Rumors are swirling that the United States and its international partners (known as the “P5+1”) are on the verge of striking a final comprehensive agreement with Iran over the future of its nuclear program.
A good deal will limit Iran’s uranium enrichment capacity, downgrade its plutonium production facility and impose a rigorous inspection regime that not only will keep watch over Iran’s declared nuclear infrastructure, but also will guard against any covert activity. These three pillars will effectively block any path Iran has to building nuclear weapons.
We’re encouraged that reports from the negotiations confirm that this is largely what the Iranians will agree to, in exchange for lifting the crippling sanctions imposed by the United States and the international community, which have been key in bringing the Iranians to the negotiating table.
Unfortunately, Iranian agreement isn’t the only hurdle the Obama administration faces. It must also negotiate Congress, which is trying to insert itself in this process in a variety of unhelpful ways.
Case in point: Sen. Bob Corker, R-Tenn., is pushing a bill — cosponsored by a majority of Republicans and a handful of Democrats — under the guise of giving Congress the chance to officially “weigh in” on any final deal. While that seems a reasonable enough request, the bill contains various provisions that would hamstring the White House’s ability to conduct diplomacy and could ultimately kill any agreement in its tracks.
For instance, the bill requires certifications on non-nuclear issues that have never been part of negotiations and that are meant to kill the deal’s implementation. If certain certifications cannot be made, Congress would vote “up or down” on an agreement. Given the Republican 47’s open letter to the Iranians, meant to undermine President Obama, one needn’t have much imagination to understand how Congress would vote. And if Congress votes against an agreement, the whole thing could fall apart.

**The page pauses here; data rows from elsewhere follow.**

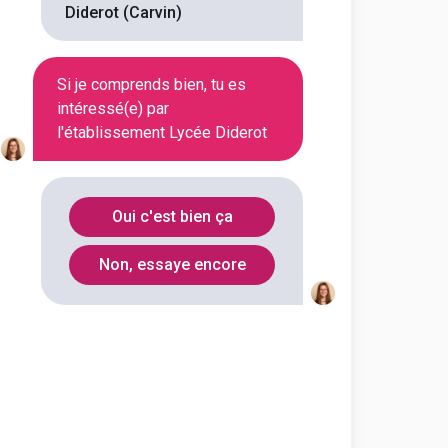
Diderot (Carvin)
En initial
Si je comprends bien, tu es
intéressé(e) par
l'établissement Lycée Diderot
En initial
En initial
Oui c'est bien ça
Non, essaye encore
En initial
En initial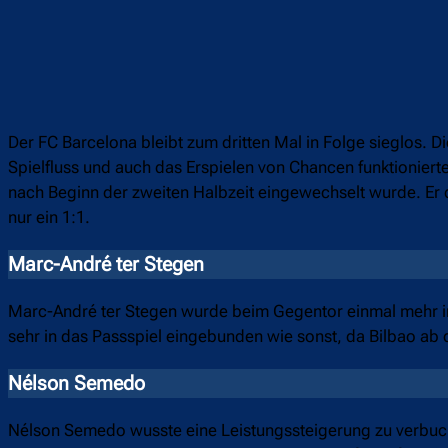
Der FC Barcelona bleibt zum dritten Mal in Folge sieglos. 
Spielfluss und auch das Erspielen von Chancen funktionierte
nach Beginn der zweiten Halbzeit eingewechselt wurde. Er 
nur ein 1:1.
Marc-André ter Stegen
Marc-André ter Stegen wurde beim Gegentor einmal mehr im 
sehr in das Passspiel eingebunden wie sonst, da Bilbao ab d
Nélson Semedo
Nélson Semedo wusste eine Leistungssteigerung zu verbuche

If Congress votes on poison-pill legislation or overrides a presidential veto, two scenarios may come to pass. First, the Iranians may be left wondering whether the United States can make good on its commitments and walk away. Second, our international partners may conclude that the U.S. is not interested in a deal with Iran and abandon the coalition that has been critical in pressuring the Iranians on this issue. Multilateral cooperation and the underlying sanctions for the regime could collapse.
In either instance, with the U.S. to blame for the breakdown in diplomacy Iran’s nuclear program will be unconstrained and unmonitored, and a nuclear Iran will be open for business. Any subsequent actions taken to restart discussions would be significantly more difficult.
Supporters of the Corker measure must answer: What next? If diplomacy fails, military action remains the only alternative. But bombing would only temporarily set back Iran’s nuclear capability. As one of the America’s leading diplomats said: “The reality is that the Iranians have developed over the course of the last decade or more the know-how to enrich … and … you can’t bomb it away.”
The Obama administration, together with our closest NATO allies and other international partners, is pursuing the right approach in diplomacy. The American public agrees. A March CNN poll found that the majority of Americans back diplomacy. Congress will have a key oversight role in any nuclear deal, and it will eventually be asked to permanently lift nuclear-related sanctions in return for Iran’s compliance with the agreement over time. However, now is not the time to meddle in this delicate process.
We appreciate that Minnesota’s Sens. Amy Klobuchar and Al Franken have been supportive of diplomacy thus far. For the sake of U.S. national security and preventing a needless war, they should continue to advocate for diplomacy and urge their colleagues on Capitol Hill to do the same.
Phyllis Kahn, DFL-Minneapolis, is a member of the Minnesota House and a board member of Women’s Action for New Directions. Sandy Pappas, DFL-St. Paul, is president of the Minnesota Senate, vice-president of the Women Legislators’ Lobby and has 18 grandchildren living in northern Israel, two hours by plane from Iran.